Vendredi, le président américain avait dit vouloir donner une nouvelle orientation aux relations cubano-américaines, une annonce bien accueillie par les leaders latino-américains, qui réclament tous, certains plus vite que d'autres, la levée à terme de l'embargo américain.

Stephen Harper délie les cordons de la bourseLe premier ministre du Canada a annoncé l'octroi d'une enveloppe de 4 milliards de dollars à la Banque Interaméricaine de développement. Cette organisation prête ou donne de l'argent à 26 pays d'Amérique latine et des Caraïbes, afin de leur permettre de se développer.

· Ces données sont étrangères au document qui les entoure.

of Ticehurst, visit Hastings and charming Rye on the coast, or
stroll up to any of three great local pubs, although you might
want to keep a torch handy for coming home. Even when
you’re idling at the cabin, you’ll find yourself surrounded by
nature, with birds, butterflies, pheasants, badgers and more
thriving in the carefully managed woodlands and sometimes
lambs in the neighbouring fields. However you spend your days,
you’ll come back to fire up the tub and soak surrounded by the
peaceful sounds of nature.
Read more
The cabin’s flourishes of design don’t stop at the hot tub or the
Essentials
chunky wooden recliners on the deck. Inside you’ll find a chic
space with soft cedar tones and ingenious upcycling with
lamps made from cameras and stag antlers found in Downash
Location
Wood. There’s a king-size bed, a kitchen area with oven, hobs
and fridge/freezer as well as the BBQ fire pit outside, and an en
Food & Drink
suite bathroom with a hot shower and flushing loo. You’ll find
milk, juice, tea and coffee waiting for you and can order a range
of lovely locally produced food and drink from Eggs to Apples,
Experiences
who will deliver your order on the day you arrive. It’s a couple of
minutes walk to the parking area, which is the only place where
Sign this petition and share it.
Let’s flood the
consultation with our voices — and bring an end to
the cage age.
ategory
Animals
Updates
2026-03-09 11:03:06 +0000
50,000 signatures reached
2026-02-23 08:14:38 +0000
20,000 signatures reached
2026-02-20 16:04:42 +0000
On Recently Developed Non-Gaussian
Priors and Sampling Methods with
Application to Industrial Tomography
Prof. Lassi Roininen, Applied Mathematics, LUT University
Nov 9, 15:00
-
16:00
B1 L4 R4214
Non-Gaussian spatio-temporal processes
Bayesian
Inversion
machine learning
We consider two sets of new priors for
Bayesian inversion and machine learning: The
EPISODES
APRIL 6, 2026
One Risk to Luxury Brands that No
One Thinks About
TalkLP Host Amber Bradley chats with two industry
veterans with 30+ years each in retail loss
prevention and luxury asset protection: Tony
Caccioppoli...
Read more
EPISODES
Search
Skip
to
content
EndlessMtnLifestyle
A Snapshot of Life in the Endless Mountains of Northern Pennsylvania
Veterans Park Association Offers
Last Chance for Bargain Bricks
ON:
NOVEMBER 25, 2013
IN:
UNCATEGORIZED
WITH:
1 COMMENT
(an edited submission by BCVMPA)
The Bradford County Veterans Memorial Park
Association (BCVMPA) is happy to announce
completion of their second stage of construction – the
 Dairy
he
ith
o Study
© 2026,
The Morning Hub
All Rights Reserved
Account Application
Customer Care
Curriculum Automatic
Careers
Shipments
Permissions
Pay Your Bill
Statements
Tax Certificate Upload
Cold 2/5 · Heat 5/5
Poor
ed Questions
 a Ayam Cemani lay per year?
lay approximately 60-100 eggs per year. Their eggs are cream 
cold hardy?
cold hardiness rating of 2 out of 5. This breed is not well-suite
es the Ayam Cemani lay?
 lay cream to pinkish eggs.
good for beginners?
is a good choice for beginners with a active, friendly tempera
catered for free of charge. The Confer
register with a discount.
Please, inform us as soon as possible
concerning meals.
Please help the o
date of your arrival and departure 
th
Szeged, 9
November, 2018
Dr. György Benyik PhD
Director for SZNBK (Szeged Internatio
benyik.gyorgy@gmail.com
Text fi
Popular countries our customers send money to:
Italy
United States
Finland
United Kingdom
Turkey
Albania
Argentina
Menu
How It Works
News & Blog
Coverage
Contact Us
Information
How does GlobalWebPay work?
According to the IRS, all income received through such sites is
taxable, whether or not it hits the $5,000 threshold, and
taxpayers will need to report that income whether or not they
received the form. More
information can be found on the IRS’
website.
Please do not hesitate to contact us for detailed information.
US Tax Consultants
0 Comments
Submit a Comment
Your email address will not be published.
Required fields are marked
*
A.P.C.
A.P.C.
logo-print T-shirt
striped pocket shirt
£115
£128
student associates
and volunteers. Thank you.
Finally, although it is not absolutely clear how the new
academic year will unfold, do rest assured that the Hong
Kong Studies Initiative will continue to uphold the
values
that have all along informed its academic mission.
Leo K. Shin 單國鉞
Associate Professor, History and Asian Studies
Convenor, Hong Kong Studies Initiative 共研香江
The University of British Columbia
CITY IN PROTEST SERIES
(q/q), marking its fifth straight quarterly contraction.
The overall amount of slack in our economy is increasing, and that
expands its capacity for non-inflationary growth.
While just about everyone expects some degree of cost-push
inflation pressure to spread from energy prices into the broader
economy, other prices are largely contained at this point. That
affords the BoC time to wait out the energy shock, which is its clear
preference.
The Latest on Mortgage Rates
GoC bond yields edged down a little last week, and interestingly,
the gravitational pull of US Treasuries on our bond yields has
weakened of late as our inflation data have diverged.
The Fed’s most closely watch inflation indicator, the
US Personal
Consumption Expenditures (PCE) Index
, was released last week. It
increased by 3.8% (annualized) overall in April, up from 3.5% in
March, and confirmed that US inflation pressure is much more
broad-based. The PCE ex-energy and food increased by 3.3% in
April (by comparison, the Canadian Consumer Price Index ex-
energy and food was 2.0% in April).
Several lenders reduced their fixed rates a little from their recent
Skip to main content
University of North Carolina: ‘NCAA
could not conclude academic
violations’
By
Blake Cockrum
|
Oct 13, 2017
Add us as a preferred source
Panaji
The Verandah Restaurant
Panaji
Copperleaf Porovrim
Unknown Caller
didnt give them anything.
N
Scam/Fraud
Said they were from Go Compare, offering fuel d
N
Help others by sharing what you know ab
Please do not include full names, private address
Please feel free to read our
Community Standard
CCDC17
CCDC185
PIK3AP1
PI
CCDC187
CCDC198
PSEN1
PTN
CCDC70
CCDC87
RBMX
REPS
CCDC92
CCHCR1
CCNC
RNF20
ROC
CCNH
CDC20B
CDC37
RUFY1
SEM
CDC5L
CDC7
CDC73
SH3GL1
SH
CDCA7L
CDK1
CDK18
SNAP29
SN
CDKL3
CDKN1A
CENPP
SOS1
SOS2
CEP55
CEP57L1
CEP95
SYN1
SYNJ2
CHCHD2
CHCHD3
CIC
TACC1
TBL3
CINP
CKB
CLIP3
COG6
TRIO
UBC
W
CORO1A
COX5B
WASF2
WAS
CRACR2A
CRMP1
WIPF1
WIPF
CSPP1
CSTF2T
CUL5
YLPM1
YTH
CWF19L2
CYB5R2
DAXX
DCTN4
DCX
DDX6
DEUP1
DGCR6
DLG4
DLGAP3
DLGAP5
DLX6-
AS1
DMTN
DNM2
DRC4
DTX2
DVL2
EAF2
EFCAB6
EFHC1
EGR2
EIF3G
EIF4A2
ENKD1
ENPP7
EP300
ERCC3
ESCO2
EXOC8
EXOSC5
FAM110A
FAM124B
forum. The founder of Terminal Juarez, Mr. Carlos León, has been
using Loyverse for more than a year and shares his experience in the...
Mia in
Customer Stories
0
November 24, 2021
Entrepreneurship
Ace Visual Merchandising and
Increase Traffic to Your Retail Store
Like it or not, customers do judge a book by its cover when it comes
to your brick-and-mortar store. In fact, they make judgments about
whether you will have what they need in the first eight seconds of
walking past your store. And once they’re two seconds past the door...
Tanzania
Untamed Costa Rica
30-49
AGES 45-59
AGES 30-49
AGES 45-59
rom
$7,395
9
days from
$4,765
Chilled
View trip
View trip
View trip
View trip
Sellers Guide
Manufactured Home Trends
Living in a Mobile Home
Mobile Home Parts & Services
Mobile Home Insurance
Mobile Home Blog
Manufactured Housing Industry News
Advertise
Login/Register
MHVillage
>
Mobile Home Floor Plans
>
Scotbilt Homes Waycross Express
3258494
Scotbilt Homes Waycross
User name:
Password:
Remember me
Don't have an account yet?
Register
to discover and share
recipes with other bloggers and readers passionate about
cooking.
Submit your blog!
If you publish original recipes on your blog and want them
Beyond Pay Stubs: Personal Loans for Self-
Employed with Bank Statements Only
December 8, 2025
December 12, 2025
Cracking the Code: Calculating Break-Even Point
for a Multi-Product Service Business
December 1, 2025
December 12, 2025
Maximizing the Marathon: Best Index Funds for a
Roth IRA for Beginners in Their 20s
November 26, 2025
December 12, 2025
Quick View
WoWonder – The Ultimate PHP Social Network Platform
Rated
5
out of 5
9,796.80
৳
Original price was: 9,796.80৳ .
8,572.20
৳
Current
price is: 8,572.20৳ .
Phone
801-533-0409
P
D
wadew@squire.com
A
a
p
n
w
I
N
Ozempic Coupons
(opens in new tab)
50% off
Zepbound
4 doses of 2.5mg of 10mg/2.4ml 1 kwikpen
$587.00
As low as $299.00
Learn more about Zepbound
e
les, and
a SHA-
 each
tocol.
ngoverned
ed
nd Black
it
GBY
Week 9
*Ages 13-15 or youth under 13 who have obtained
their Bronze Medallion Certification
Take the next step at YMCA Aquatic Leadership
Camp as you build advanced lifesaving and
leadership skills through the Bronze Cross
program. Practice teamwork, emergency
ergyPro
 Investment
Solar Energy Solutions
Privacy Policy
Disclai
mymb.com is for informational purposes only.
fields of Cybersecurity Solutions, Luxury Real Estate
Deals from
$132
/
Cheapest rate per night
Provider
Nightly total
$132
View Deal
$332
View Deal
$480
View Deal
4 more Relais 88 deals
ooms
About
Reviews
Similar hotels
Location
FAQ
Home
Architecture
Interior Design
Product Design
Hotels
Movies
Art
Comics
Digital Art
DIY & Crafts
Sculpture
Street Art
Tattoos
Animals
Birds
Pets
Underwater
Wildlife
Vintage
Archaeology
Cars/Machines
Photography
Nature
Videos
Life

Il a aussi rencontré samedi les dirigeants de 15 pays des Caraïbes au sujet d'un accord de libre-échange. Mais plusieurs d'entre eux expriment des doutes quant aux éventuels bénéfices d'un tel accord, alors que les inégalités entre riches et pauvres demeurent importantes dans leurs pays. Stephen Harper estime toutefois que très peu de pays remettent en cause le bien-fondé des accords commerciaux.

D'autre part, le premier ministre s'est entretenu en privé avec son homologue américain Barack Obama. Stephen Harper estime que la tentative de rapprochement des États-Unis avec l'Amérique latine aidera la stratégie du Canada dans la région, qui consiste aussi à resserrer les liens avec ces pays, selon lui.

Quant à l'embargo des États-Unis sur Cuba, M. Harper estime qu'il est inefficace. « Si l'on veut voir un développement positif à Cuba, [...] si l'on veut briser le modèle économique socialiste étatique, je ne pense pas qu'un embargo commercial soit la façon d'y parvenir. Nous serions évidemment favorables à une autre méthode », a-t-il déclaré.